以前、この廃車体についての問い合わせがありました。
実際に見てみたいので、場所を教えて欲しいとの事でしたが諸般の事情によりお断りしましたショボーン(廃車体の場所は所有者の意向や解体業者への情報伝播の恐れがあるので処分済の一部物件のみしか記載しません)しかし、単に断るのは心苦しく、その後の調査で判明した事項もあったのでまとめてみましたニコニコ
初代搬機:たちばな
日本平ロープウェイパンフレットより

1956年12月に工事着工、翌1957年5月に開業した日本平ロープウェイ。開業当初は近畿車輛の搬機(2台)が用意されました。
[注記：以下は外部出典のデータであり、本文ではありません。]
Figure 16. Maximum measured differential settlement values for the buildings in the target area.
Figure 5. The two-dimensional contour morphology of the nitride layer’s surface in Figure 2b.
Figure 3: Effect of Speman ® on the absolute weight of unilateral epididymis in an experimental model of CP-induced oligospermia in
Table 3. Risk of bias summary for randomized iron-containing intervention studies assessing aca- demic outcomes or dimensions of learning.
初代搬機は乗車定員は26名重量1.5㌧車体寸法長さ2,660㍉幅1,645㍉高さ2,307㍉と当時としては標準的な大きさです。なお、扉は片側のみでした。初年度(1956年度)の輸送実績30万4千人翌(1957)年度37万3千人なので如何に話題となり利用されたかが窺い知れます。なお、この年は静岡国体が開催された年でもあり静岡県が賑わった1年でもありました。
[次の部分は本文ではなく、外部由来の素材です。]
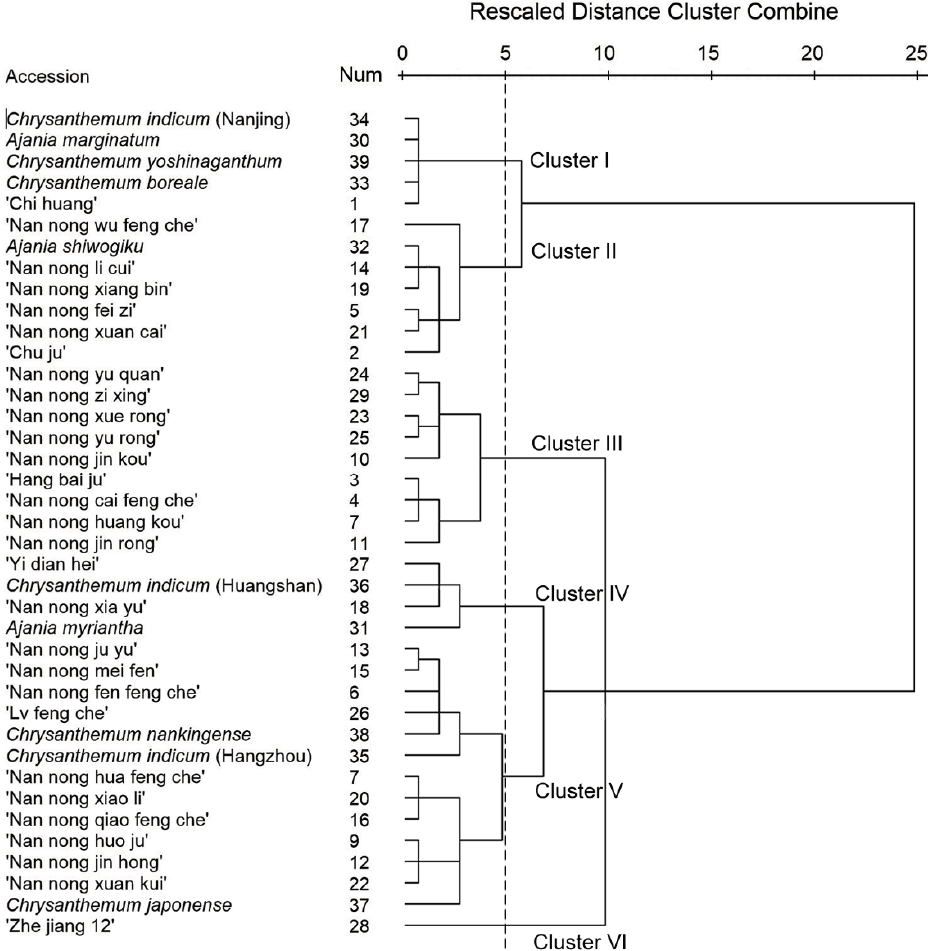
Figure 4. Hierarchical cluster dendrogram of 39 plant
日本平ロープウェイ風光明媚な屛風谷を渡る際には駿河湾や富士山を眺めて、1,400段の階段を登らなくてはいけなかった久能山東照宮もロープウェイで簡単に参拝出来ることが出来るようになったことも利用者が増えた理由と思われます。
1958年度38万4千人1959年度45万7千人と順調に利用者が増えていきます。

二代目搬機:あおい
以下の写真は静岡鉄道百年史より
日本平ロープウェイは更なる輸送力増強を図るため開業から僅か4年、1961年に搬機を更新します。メーカーは同じく近畿車輛でデザインはあまり変わりません。
二代目搬機は乗車定員は31名重量0.71㌧車体寸法長さ3,940㍉幅1,645㍉高さ2,350㍉とひとまわり大きな搬機となります。乗降扉も拡幅されて座席を減らして立席客を増やしています。扉は片側のみです。搬機は12月24日更新され利用者は1961年度の輸送実績51万9千人1962年度55万9千人と1年で4万人も増加しています。
三代目搬機:あおい
静岡鉄道百年史より
1960年代の日本平ロープウェイ利用者年間60万人台を維持し、1969年の年間利用者数は史上第二位となる81万2千人に達しました。
1971年3月、三代目搬機が導入されました。大きさやデザインは大きく変わり、車体もガラス面積が大きくなります。乗車定員は55名重量不詳車体寸法長さ5,400㍉幅2,070㍉高さ2,300㍉と大きな搬機となります。メーカーは武庫川車両工業製扉は左右両側に設けられています。
四代目搬機:たちばな
静岡鉄道百年史より
四代目となるこの搬機は、2020年8月10日付やまやブログで掲載した廃車体のもので、1978年2月より営業運転に就きました。製造は東急車輛で車体はステンレス製となり側面窓は従来より三割ほど窓面積が広くなっています。車体寸法や重量は不明定員は52名です。また元来は交流制御だったものが直流制御となり加速が滑らかになりました。
この頃の日本平ロープウェイ利用者数は1972年度に年間利用者数は史上第一位となる83万2千人に達しました。以降は年間700万人前後で推移していきます。
五代目搬機:たちばな
静岡鉄道百年史より
1990年12月より営業運転を開始した五代目搬機は近畿車輛で製作したもので乗車定員は55名重量1.95㌧車体寸法長さ5,600㍉幅2,070㍉高さ2,300㍉となって定員が3名増えています。
車体はアルミ合金製で車輌更新に併せて索道設備も改良されて従来6分の所要時間5分に短縮されましたおねがいハヤイハヤイ❤︎
2009年にはキャリアハンガー更新されています。この搬機が活躍した期間、日本平ロープウェイは利用者が低迷した時代でもあり利用者は1990年度の輸送実績71万3千人1993年度には81万0千人と計上するものの平成不況レジャーの多様化により暫時減少を遂げ2002年度には37万8千人僅か10年で利用者が半減してしまいました。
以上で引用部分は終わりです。